Analogue Music | Sarah Harmer - Are You Gone
Sarah Harmer: Are You Gone

Sarah Harmer: Are You Gone

Artist: Sarah Harmer · Written by Matt Conner

Date Released

21 February, 2020

Label

Arts & Crafts

I heard what I needed right before the one-minute mark.

Fifty-two seconds into "St. Peter's Bay," the opening track to Sarah Harmer's new album, Are You Gone, there's a slight move into a lovely chorus. It's a minor moment, but a noticeable one nonetheless, a sign that Harmer's songcraft is sharp as ever.

To be fair, there was legitimate reason to be concerned. The last time we heard from Harmer was back in 2010, with the release of the criminally overlooked Oh Little Fire. That album, like several before it, featured the sort of thoughtful compositions upon which the Canadian singer-songwriter had built her entire career—acoustic compositions that drift as they wish toward rock, folk, and country terrain. Then she disappeared.
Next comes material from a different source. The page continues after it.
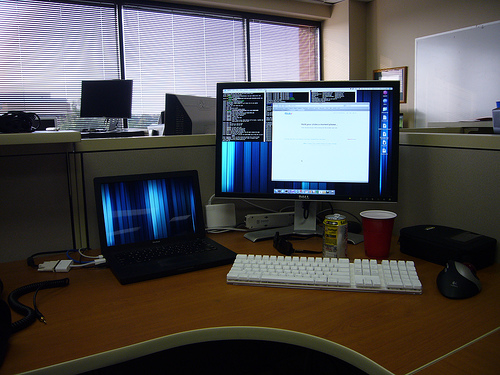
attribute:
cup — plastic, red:
[361, 208, 398, 260]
It's not as if Harmer has been completely off the grid. A few musical activities, compilation albums and side projects have come calling, to be sure, but activitism became her chosen creative outlet these last several years, largely toward environmental causes. That's no surprise for anyone familiar with her catalog.

For Harmer, the observations always burn deep, whether it's a scathing political take or a wrenching emotional sentiment.

Are You Gone (Arts & Crafts Records) is Harmer's brand new release and fortunately it's everything fans were hoping it would be. An artist long appreciated for her ability to survey a scene and describe it with such poetic clarity has honed her lyrical sensibilities even further. "St. Peter's Bay" is the perfect example, a lead track and album highlight that reflects on a relational end against the backdrop of a hockey game played on an icy bay near Prince Edward Island.

So tides will shift and ice will lift
And creeks will run again with their thundering
No more I'll be an island, an island adrift
In an ocean in endless wondering

Here we see Harmer using the surrounding terrain to describe the topography of the heart. "The ice out here's black / Only thing lookin' back is my own reflection," she sings before musing, "Still we had a good skate, didn't we baby?"

Harmer's ability to take in a landscape and reveal what is true comes with musical teeth on "New Low." "Somewhere in the fine print buried deep, it's a gray area," she sings atop a jangly rock number that's burns as quick as a punk number. "Where all the excuses come to meet, it's a gray area."

For Harmer, the observations always burn deep, whether it's a scathing political take or a wrenching emotional sentiment. Sometimes Harmer herself is the one left wrestling with the realities she's describing. On "The Lookout," she repeats again and again the painful lesson learned, "The beauty of the place was blocked by the way I held you too close."

It's impossible to know just when we'll from Harmer again, if at all, but her work remains important in whatever sphere she inhabits. What's also clear is that her observational skills have only grown with time, a beautiful guide for both internal and external spaces worthy of our trust—even if takes her a bit to get back with us.